● **Extrait fourni**

Le confort est un peu spartiate, il est vrai, comparé à nos standards modernes. Si le son du V8 n'est pas trop envahissant, le bruissement des bruits d'air vient nous rappeler l'âge de cette voiture. Cependant, bien calés dans les banquettes avant comme arrière, bien couverts par un pull et un bonnet, cela ne parait que du menu détail, quand le luxe de s'offrir un coucher de soleil sur une petite route de campagne, à ciel ouvert et un bon Flamin Groovies ou d'accélérer à fond quand vous passez dans un tunnel, d'entendre ce bruit unique, vous est offert.
Et si la Mustang n'est pas forcément une sportive pure et dure, elle se permet quelques belles performances. En pointe de vitesse, elle flirte sans problèmes avec les 200 km/h. À cette vitesse, une sensation étrange se fait ressentir : "On a l'impression que l'avant décolle", précise Franck. "C'est plus léger car l'arrière pousse tellement que l'avant se déleste." Déjà, à 130 km/h, on ressent cette sensation, dans le vacarme du vent qui file autour de la voiture. Et là encore, le tout n'est pas d'aller vite, mais de s'arrêter.
Parfaite imperfection
Bien sûr, les suspensions sont souples, et le pont arrière, rigide, vient vous rappeler l'archaïsme de la conception. De même, il n'y a pas de filets anti-remous. En décapotable, mieux vaut ne pas avoir été chez le coiffeur auparavant ! Toutefois, comme l'explique Franck, c'est comme cela une voiture ancienne, "elles ont plein de défauts, mais c'est pour cela qu'on roule avec".

De même, sous la pluie, il faut se méfier, de nuit également. Le couple phénoménal rend la voiture piégeuse en sortie de virage, et les feux n'éclairent pas spécialement de la meilleure des façons. Non, cette voiture ne vous réveillera pas si vous somnolez au volant, prenez-y garde.

● **Enregistrements fournis**
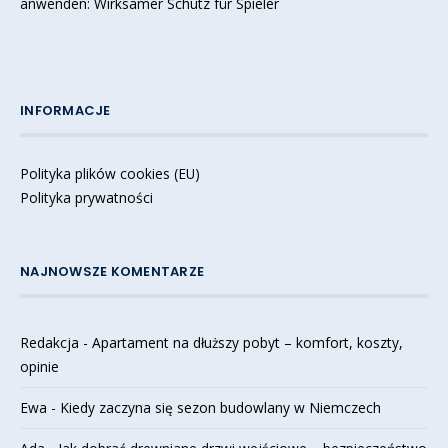
anwenden: Wirksamer Schutz für Spieler
INFORMACJE
Polityka plików cookies (EU)
Polityka prywatności
NAJNOWSZE KOMENTARZE
Redakcja
-
Apartament na dłuższy pobyt – komfort, koszty,
opinie
Ewa
-
Kiedy zaczyna się sezon budowlany w Niemczech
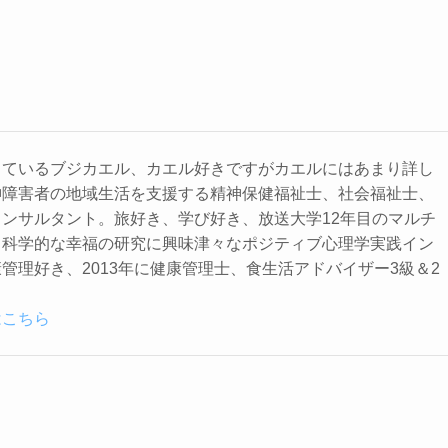
しているブジカエル、カエル好きですがカエルにはあまり詳し
神障害者の地域生活を支援する精神保健福祉士、社会福祉士、
ンサルタント。旅好き、学び好き、放送大学12年目のマルチ
。科学的な幸福の研究に興味津々なポジティブ心理学実践イン
管理好き、2013年に健康管理士、食生活アドバイザー3級＆2
はこちら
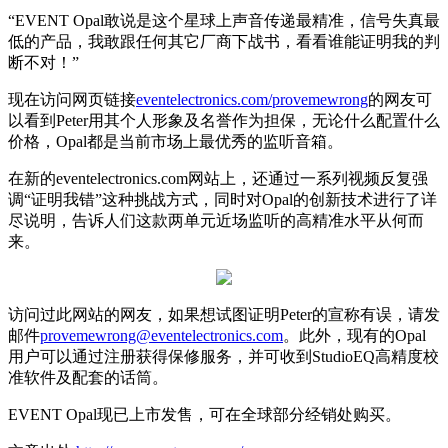
“EVENT Opal敢说是这个星球上声音传递最精准，信号失真最
低的产品，我敢跟任何其它厂商下战书，看看谁能证明我的判
断不对！”
现在访问网页链接
eventelectronics.com/provemewrong
的网友可
以看到Peter用其个人形象及名誉作为担保，无论什么配置什么
价格，Opal都是当前市场上最优秀的监听音箱。
在新的eventelectronics.com网站上，还通过一系列视频反复强
调“证明我错”这种挑战方式，同时对Opal的创新技术进行了详
尽说明，告诉人们这款两单元近场监听的高精准水平从何而
来。
访问过此网站的网友，如果想试图证明Peter的宣称有误，请发
邮件
provemewrong@eventelectronics.com
。此外，现有的Opal
用户可以通过注册获得保修服务，并可收到StudioEQ高精度校
准软件及配套的话筒。
EVENT Opal现已上市发售，可在全球部分经销处购买。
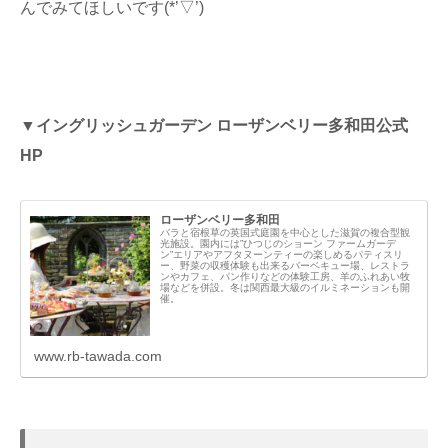
んでみてほしいです(*’▽’)
▼イングリッシュガーデン ローザンベリー多和田公式
HP
ローザンベリー多和田
バラと宿根草の英国式庭園を中心とした滋賀の複合型観
光施設。園内には”ひつじのショーン ファームガーデ
ン”エリアやアフタヌーンティーの楽しめるパティスリ
ー、野菜の収穫体験も出来るバーベキュー場、レストラ
ンやカフェ、パン作りなどの体験工房、羊のふれあい牧
場などを併設。冬は関西最大級のイルミネーションも開
催。
www.rb-tawada.com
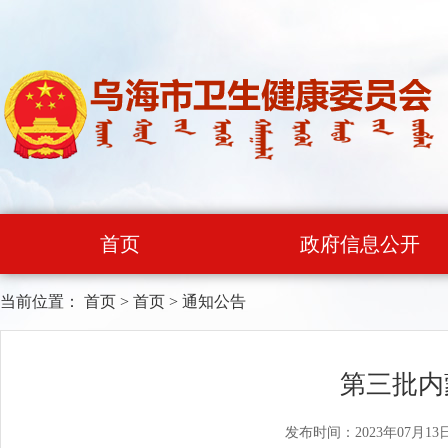
首页
政府信息公开
当前位置：
首页
>
首页
>
通知公告
第三批内
发布时间：2023年07月13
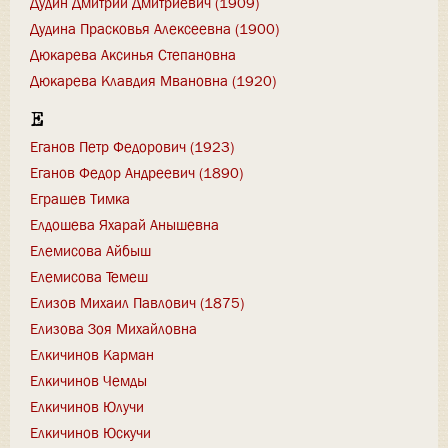
Дудин Дмитрий Дмитриевич (1909)
Дудина Прасковья Алексеевна (1900)
Дюкарева Аксинья Степановна
Дюкарева Клавдия Мвановна (1920)
Е
Еганов Петр Федорович (1923)
Еганов Федор Андреевич (1890)
Еграшев Тимка
Елдошева Яхарай Анышевна
Елемисова Айбыш
Елемисова Темеш
Елизов Михаил Павлович (1875)
Елизова Зоя Михайловна
Елкичинов Карман
Елкичинов Чемды
Елкичинов Юлучи
Елкичинов Юскучи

● **Liste des tâches**
**a)** D'après l'extrait fourni, à partir de quelle vitesse ressent-on déjà l'impression que l'avant de la Mustang se déleste ?
**b)** Recopiez les enregistrements depuis leur début jusqu'à la ligne contenant « 发布时间：2023年07月13 », celle-ci comprise. Laissez les images de côté dans votre réponse.

● **Résultats par tâche**
**a)** Dès 130 km/h.

**b)**
anwenden: Wirksamer Schutz für Spieler
INFORMACJE
Polityka plików cookies (EU)
Polityka prywatności
NAJNOWSZE KOMENTARZE
Redakcja
-
Apartament na dłuższy pobyt – komfort, koszty,
opinie
Ewa
-
Kiedy zaczyna się sezon budowlany w Niemczech
しているブジカエル、カエル好きですがカエルにはあまり詳し
神障害者の地域生活を支援する精神保健福祉士、社会福祉士、
ンサルタント。旅好き、学び好き、放送大学12年目のマルチ
。科学的な幸福の研究に興味津々なポジティブ心理学実践イン
管理好き、2013年に健康管理士、食生活アドバイザー3級＆2
はこちら
“EVENT Opal敢说是这个星球上声音传递最精准，信号失真最
低的产品，我敢跟任何其它厂商下战书，看看谁能证明我的判
断不对！”
现在访问网页链接
eventelectronics.com/provemewrong
的网友可
以看到Peter用其个人形象及名誉作为担保，无论什么配置什么
价格，Opal都是当前市场上最优秀的监听音箱。
在新的eventelectronics.com网站上，还通过一系列视频反复强
调“证明我错”这种挑战方式，同时对Opal的创新技术进行了详
尽说明，告诉人们这款两单元近场监听的高精准水平从何而
来。
访问过此网站的网友，如果想试图证明Peter的宣称有误，请发
邮件
provemewrong@eventelectronics.com
。此外，现有的Opal
用户可以通过注册获得保修服务，并可收到StudioEQ高精度校
准软件及配套的话筒。
EVENT Opal现已上市发售，可在全球部分经销处购买。
んでみてほしいです(*’▽’)
▼イングリッシュガーデン ローザンベリー多和田公式
HP
ローザンベリー多和田
バラと宿根草の英国式庭園を中心とした滋賀の複合型観
光施設。園内には”ひつじのショーン ファームガーデ
ン”エリアやアフタヌーンティーの楽しめるパティスリ
ー、野菜の収穫体験も出来るバーベキュー場、レストラ
ンやカフェ、パン作りなどの体験工房、羊のふれあい牧
場などを併設。冬は関西最大級のイルミネーションも開
催。
www.rb-tawada.com
首页
政府信息公开
当前位置：
首页
>
首页
>
通知公告
第三批内
发布时间：2023年07月13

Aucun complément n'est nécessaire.